Wat is fictie? Volgens Wikipedia: ‘Met fictie (Latijn: fictio, “vorming”) wordt een verhaal of gedachtegang aangeduid, die zich hoofdzakelijk in de fantasie van de auteur of lezer afspeelt. Dit in tegenstelling tot de non-fictie, die op de feitelijke werkelijkheid berust. De term is ontleend aan het Franse fiction.’
Volgens mij heeft fictie nooit echt bestaan. Een fictie verhaal schrijven doe je met een dosis fantasie maar je bent nog altijd de boetseerder van het verhaal en je plukt uit alles dat in je ziel zit. Het kan niet waar zijn dat je alles verzint omdat je gewoonweg niet alles kunt verzinnen, zeker niet als je steeds ouder wordt en meer van de wereld weet en je ervaringen, herinneringen en gedachten opbergt. Wat je er vervolgens mee doet heet fictie. Je dikt aan, laat weg, vult op, combineert, fantaseert, boetseert. Pietje uit jouw verhaal is Mientje uit het echte verhaal; het verhaal dat je zag ontstaan in de trein, tijdens een restaurantbezoek of wat je hoorde. En vaak is het een opgeduikelde gedachte, ervaring of herinnering.
Misschien lukt fictie schrijven alleen als je een bonte verzameling hebt van alledaagse mijmeringen die je verwikkeld in een nieuw hoofdstuk. In dat hoofdstuk vallen nieuwe gebeurtenissen, verwikkelingen en dialogen samen. Mijn redacteur vond in mijn laatste verhaal de voornaam van de museumdirecteur niet kloppen. Maar de naam kwam er, het ontstond. Niet omdat ik lang nadacht over die naam. Dat gebeurt trouwens met alle personages in een fictie verhaal. Ze zijn er omdat het karakter mij dit meldt. Niet omdat ik lang nadenk over een voornaam. Ik kon het overigens goed weerleggen, die naam, vond ik.
En dan is er faction. Een combinatie van onderzoek naar feitelijke gebeurtenissen en een ‘zo had het geweest kunnen zijn.’ In dat laatste zit wel degelijk fictie verwerkt.
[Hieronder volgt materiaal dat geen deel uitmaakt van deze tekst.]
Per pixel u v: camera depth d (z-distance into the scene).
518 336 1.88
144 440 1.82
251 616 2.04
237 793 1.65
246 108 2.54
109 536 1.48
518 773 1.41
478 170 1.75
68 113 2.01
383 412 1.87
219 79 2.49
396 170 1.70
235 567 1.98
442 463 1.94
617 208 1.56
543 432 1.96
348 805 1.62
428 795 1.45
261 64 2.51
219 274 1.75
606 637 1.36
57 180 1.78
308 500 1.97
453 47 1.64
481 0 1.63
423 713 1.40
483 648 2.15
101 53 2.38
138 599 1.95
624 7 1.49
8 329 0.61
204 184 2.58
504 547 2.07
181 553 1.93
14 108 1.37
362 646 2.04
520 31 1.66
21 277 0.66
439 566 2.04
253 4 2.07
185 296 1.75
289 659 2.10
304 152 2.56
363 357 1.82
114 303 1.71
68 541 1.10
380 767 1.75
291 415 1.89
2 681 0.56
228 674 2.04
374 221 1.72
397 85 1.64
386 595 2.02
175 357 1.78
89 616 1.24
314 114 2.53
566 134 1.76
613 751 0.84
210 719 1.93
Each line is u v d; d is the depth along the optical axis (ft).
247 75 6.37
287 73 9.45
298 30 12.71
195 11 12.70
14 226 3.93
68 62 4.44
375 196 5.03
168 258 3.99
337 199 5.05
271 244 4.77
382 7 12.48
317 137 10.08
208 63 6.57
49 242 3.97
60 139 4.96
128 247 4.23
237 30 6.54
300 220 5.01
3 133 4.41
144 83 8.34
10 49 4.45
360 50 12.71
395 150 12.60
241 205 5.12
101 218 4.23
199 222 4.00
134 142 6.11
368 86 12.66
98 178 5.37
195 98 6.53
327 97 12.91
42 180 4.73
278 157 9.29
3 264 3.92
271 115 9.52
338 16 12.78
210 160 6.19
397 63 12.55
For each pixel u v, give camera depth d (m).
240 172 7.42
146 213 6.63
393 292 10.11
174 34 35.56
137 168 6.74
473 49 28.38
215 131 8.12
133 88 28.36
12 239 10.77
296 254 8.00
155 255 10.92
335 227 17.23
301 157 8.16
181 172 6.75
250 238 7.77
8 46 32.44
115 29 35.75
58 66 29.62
De schrijver was er niet bij, kon er niet bij zijn en moet dus zijn fantasie gebruiken om een personage tot leven te roepen om het verhaal kloppend te maken.
Combinatie van fact en fiction: boeken die de bouw en vertelwijze van fictie hebben maar naar de inhoud een zuivere reportage zijn. Een beroemd voorbeeld uit de Amerikaanse literatuur is In cold blood (1966) van Truman Capote: een in fictionele vorm gegoten reconstructie van de moord op een gezin. bron: Ensie.
Persoonlijk hou ik enorm van dit genre. Ik las Jij bent van mij van Peter Middendorp. Een boek losjes gebaseerd op de gruwelijke moord op Marianne Vaatstra. En toch gaat het over Tille Storkema, een jonge boer en vader van twee kinderen die zich op een nacht vergrijpt aan een zestien jarig meisje uit het dorp en zich hierover dertien jaar niet uitspreekt totdat het net zich om hem heen gaat sluiten. Peter Middendorp maakt er wel degelijk literaire fictie van. Op een integere, onthutsende (soms ongemakkelijke) en vernuftige manier.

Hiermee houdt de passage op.